What the task requires: Pull out each line in the records that contains the word "components", and copy those lines in full.

The records:
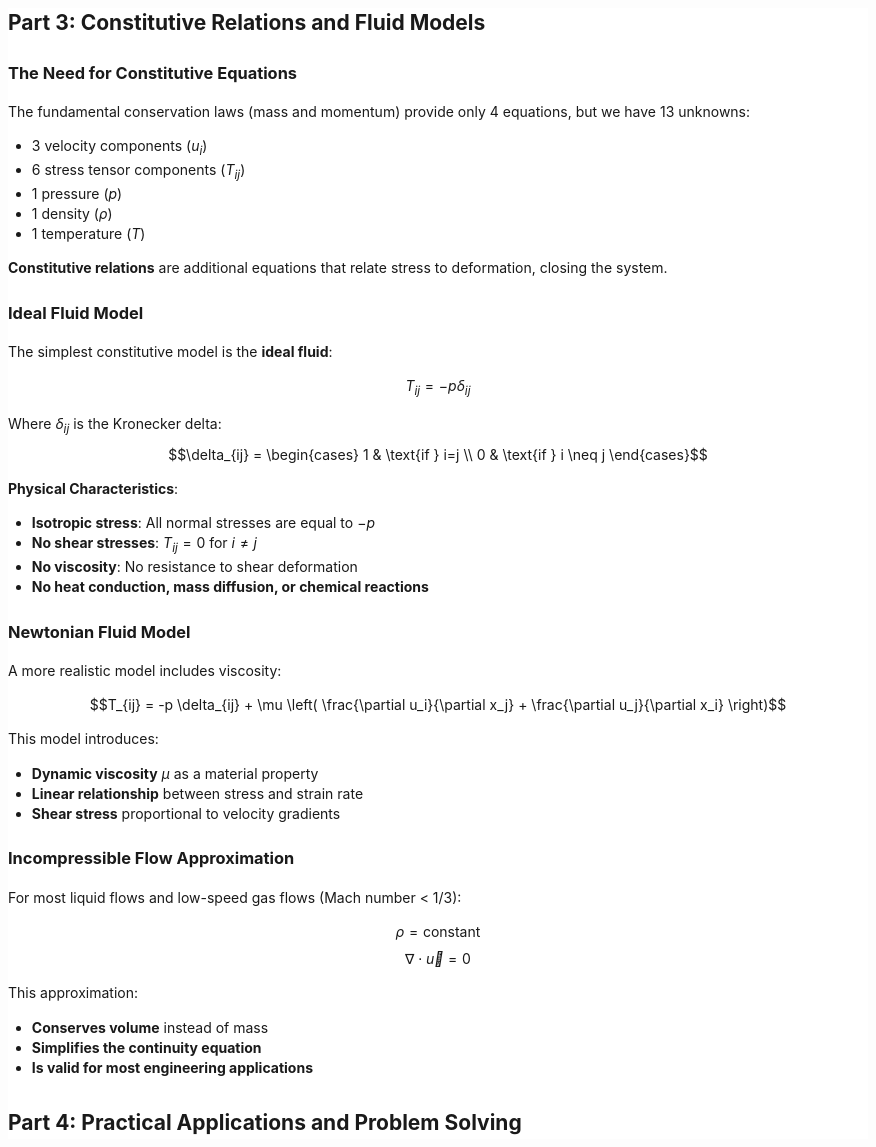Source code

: ## Part 3: Constitutive Relations and Fluid Models

### The Need for Constitutive Equations

The fundamental conservation laws (mass and momentum) provide only 4 equations, but we have 13 unknowns:
- 3 velocity components ($u_i$)
- 6 stress tensor components ($T_{ij}$)
- 1 pressure ($p$)
- 1 density ($\rho$)
- 1 temperature ($T$)

**Constitutive relations** are additional equations that relate stress to deformation, closing the system.

### Ideal Fluid Model

The simplest constitutive model is the **ideal fluid**:

$$T_{ij} = -p \delta_{ij}$$

Where $\delta_{ij}$ is the Kronecker delta:
$$\delta_{ij} = \begin{cases} 1 & \text{if } i=j \\ 0 & \text{if } i \neq j \end{cases}$$

**Physical Characteristics**:
- **Isotropic stress**: All normal stresses are equal to $-p$
- **No shear stresses**: $T_{ij} = 0$ for $i \neq j$
- **No viscosity**: No resistance to shear deformation
- **No heat conduction, mass diffusion, or chemical reactions**

### Newtonian Fluid Model

A more realistic model includes viscosity:

$$T_{ij} = -p \delta_{ij} + \mu \left( \frac{\partial u_i}{\partial x_j} + \frac{\partial u_j}{\partial x_i} \right)$$

This model introduces:
- **Dynamic viscosity** $\mu$ as a material property
- **Linear relationship** between stress and strain rate
- **Shear stress** proportional to velocity gradients

### Incompressible Flow Approximation

For most liquid flows and low-speed gas flows (Mach number < 1/3):

$$\rho = \text{constant}$$
$$\nabla \cdot \vec{u} = 0$$

This approximation:
- **Conserves volume** instead of mass
- **Simplifies the continuity equation**
- **Is valid for most engineering applications**

## Part 4: Practical Applications and Problem Solving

Exercise output:
- 3 velocity components ($u_i$)
- 6 stress tensor components ($T_{ij}$)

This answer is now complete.